Hetley The Winter Oak Well written, very dark and gritty in places. The cats are nice, and the dragon POV is interesting.
Kirstein The Language of Power.
I'm still working on Spin State, by Chris Moriarty.
Pratchett Going Postal
Wolfe The Knight
Powers Expiration Date
I meant to post about this one at more length, but the Great Outage happened. It has the usual Powers thing of outrageous fantasy fitted so cunningly into a realistic background that the tentacles hardly show. The setting is a grungy, frightening Los Angeles, full of ghosts that are, among other things, a trafficable, addictive drug. I liked Anubis Gates and Declare better, I think.
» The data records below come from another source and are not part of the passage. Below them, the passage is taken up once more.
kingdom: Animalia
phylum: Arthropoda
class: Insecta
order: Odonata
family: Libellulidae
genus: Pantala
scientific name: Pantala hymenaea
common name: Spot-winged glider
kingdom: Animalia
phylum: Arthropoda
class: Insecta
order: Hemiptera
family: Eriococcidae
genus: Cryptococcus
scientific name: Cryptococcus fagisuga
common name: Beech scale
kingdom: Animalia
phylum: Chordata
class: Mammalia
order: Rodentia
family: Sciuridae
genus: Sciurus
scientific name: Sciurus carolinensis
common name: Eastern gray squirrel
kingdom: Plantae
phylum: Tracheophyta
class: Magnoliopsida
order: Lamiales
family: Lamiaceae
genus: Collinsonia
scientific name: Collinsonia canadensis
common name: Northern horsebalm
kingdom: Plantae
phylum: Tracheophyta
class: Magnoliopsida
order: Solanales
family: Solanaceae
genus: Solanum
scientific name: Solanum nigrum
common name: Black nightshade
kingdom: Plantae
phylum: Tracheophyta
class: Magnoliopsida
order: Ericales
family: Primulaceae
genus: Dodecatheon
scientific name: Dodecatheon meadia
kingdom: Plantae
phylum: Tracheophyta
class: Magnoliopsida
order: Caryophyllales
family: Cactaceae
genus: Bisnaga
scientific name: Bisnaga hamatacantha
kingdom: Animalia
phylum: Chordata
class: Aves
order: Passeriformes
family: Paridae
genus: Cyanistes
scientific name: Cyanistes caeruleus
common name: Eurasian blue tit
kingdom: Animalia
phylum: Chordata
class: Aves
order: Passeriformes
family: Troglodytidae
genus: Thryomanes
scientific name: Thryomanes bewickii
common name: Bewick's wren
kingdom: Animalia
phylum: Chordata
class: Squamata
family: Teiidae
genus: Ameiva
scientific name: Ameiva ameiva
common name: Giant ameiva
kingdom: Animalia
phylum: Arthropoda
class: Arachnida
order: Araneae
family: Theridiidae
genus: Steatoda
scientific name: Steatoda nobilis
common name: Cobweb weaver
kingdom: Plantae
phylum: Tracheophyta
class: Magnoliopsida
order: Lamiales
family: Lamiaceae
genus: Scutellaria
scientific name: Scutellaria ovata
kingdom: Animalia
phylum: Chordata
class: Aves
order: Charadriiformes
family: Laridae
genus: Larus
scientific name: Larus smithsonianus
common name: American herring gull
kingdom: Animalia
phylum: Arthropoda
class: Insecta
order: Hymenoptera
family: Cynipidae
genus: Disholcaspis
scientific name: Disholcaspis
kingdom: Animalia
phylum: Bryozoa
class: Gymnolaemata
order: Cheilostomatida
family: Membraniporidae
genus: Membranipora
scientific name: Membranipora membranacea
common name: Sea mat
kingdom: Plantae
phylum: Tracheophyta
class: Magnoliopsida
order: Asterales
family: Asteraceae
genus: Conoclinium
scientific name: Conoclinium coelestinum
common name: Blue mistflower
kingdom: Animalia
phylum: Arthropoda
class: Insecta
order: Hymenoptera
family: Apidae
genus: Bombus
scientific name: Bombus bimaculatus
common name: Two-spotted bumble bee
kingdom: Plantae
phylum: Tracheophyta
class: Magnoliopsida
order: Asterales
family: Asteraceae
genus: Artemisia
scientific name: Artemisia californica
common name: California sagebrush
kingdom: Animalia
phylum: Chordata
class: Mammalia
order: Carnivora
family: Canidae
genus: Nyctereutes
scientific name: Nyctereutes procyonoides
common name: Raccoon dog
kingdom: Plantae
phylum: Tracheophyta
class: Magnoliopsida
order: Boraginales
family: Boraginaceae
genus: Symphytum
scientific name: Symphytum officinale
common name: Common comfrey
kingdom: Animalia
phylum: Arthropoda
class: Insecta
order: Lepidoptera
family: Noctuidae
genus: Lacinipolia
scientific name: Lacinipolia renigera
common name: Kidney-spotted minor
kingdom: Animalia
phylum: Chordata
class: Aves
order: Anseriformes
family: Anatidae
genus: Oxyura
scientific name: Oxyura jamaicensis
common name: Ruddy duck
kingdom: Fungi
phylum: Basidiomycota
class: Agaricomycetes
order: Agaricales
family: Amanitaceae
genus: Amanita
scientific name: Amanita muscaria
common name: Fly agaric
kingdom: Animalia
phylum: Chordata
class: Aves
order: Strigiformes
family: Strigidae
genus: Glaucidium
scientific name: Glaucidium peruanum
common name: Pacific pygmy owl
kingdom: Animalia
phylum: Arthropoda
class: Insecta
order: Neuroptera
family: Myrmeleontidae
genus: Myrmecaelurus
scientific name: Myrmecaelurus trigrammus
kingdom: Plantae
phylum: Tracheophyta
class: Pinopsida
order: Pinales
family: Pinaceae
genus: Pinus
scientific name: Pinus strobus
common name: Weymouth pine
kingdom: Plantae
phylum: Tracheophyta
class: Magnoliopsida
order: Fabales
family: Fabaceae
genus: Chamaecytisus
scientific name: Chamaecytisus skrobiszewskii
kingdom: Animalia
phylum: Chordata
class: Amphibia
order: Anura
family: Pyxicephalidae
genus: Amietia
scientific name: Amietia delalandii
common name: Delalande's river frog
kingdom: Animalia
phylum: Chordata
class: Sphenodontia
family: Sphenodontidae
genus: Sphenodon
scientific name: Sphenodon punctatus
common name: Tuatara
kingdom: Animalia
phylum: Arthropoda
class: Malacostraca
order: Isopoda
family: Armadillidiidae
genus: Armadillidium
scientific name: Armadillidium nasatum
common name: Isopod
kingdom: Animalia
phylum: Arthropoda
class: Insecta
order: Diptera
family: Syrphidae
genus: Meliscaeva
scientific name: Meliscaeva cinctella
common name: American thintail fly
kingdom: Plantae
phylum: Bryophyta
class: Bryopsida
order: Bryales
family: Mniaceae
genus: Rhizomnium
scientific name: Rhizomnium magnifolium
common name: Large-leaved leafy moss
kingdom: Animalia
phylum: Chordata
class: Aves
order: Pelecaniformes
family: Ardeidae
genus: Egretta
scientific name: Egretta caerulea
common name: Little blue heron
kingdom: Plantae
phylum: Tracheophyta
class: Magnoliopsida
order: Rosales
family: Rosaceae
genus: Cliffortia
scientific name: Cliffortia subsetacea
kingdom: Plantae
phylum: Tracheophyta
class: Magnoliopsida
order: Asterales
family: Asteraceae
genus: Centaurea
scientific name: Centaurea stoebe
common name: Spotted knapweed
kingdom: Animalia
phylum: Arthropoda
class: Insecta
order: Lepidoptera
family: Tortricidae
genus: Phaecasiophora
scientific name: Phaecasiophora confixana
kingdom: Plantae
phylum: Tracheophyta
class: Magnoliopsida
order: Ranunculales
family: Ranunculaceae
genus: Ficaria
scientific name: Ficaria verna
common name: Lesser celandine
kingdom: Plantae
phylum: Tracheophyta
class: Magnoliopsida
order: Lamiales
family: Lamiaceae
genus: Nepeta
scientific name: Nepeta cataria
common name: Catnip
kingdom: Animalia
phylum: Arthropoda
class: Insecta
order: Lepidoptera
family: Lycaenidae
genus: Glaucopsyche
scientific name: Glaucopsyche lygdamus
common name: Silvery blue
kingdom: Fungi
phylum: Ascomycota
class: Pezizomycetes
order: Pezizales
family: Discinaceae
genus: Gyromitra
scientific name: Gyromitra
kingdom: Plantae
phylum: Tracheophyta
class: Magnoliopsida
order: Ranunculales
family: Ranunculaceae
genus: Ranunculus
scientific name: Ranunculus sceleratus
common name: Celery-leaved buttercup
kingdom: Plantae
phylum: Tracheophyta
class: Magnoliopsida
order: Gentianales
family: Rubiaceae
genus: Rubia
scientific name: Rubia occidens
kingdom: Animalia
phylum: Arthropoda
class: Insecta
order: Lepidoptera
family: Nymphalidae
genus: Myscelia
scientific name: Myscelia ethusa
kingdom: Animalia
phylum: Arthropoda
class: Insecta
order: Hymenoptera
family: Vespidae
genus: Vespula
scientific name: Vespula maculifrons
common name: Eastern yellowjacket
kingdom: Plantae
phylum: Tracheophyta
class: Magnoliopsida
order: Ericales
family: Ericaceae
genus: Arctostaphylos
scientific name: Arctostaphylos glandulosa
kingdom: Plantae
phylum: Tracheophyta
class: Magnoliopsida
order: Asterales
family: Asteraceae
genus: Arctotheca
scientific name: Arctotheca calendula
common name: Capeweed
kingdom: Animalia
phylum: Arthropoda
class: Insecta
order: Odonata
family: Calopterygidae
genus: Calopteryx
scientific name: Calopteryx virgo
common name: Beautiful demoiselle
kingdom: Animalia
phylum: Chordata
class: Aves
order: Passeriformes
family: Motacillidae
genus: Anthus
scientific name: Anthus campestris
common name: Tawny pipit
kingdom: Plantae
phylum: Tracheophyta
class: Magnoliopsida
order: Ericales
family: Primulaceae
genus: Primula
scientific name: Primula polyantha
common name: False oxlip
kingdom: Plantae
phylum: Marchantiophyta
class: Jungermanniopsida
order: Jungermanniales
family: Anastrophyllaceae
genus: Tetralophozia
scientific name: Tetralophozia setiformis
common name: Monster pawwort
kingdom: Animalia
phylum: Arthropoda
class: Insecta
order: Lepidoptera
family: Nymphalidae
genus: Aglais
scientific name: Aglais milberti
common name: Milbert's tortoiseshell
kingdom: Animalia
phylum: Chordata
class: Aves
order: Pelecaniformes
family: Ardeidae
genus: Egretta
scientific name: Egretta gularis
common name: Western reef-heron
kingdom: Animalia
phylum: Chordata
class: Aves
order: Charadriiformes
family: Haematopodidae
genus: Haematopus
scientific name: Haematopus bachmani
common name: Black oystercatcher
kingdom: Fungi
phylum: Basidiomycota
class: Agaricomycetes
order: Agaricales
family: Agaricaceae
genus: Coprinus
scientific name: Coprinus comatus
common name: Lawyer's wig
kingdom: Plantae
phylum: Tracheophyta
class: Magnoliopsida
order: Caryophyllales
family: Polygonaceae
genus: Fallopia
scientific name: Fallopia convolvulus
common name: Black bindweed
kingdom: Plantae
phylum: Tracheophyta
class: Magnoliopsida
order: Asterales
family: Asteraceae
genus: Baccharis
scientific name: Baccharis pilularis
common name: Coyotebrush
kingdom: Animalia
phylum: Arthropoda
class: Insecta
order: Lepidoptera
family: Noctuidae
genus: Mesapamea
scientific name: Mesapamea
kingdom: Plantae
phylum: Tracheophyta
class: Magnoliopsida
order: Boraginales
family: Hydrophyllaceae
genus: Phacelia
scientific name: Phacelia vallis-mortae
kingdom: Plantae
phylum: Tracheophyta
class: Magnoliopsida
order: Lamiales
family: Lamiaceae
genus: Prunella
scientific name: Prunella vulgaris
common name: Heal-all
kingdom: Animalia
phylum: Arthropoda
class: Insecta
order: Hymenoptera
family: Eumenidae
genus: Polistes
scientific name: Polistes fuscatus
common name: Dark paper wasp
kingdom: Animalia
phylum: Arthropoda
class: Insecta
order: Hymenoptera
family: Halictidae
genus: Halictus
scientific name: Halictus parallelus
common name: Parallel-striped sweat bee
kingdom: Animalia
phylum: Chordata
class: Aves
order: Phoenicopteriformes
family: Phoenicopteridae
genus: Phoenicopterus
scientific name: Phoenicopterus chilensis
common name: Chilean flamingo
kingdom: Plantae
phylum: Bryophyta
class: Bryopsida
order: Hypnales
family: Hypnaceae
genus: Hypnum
One thing that left me with an uneasy feeling was the idea of the demented homeless as less than human, mere accretions of garbage animated by lost ghosts. Even as a fictional device, that seems an ugly way of dehumanizing people who are already debased enough. Also, something that looks like a huge world-building hole hit me about a week after I read it, retrospectively unsuspending my disbelief. I could have missed something, but surely an opaque container is an opaque container even if there's glass inside it?
Wolfe The Wizard
I finished this one last night, after a hiatus caused by the Phoenix and Stanford trips. It's rather different from The Knight, though recognizably part of the same whole. Able is older and better informed about the nature of the world, and prone to infodump about it; in fact, he spends a lot of the second half of the book striving for a chance to deliver a message that turns out to be basically an infodump. The theme of hierarchy, implicit in the nature of the world as well as in class structures, becomes more explicit. There are plenty of monsters and battles, and the talking cat is as charming as ever. There is a typical Wolfean incident where the POV character goes off-stage in the middle of a battle and never explicitly tells us what he was up to, though the results seem to have been satisfactory. A lot of things lurk around the edges of the plot, evident more by what isn't said than by what is, rather like the hero's mostly-invisible companion ogre.
Brust Issola
Not much to say about this one. Some interesting bits of experimental writing, attempting to convey the experience of interdimensional travel in stretched, fractured prose. Vlad's story doesn't appear to be over, but he does seem to have come to the end of an arc. I could do with re-reading the whole series, but my Book of Jhereg is on the wrong side of the Atlantic at present.
Hetley The Winter Oak Well written, very dark and gritty in places. The cats are nice, and the dragon POV is interesting.
Kirstein The Language of Power.
I'm still working on Spin State, by Chris Moriarty.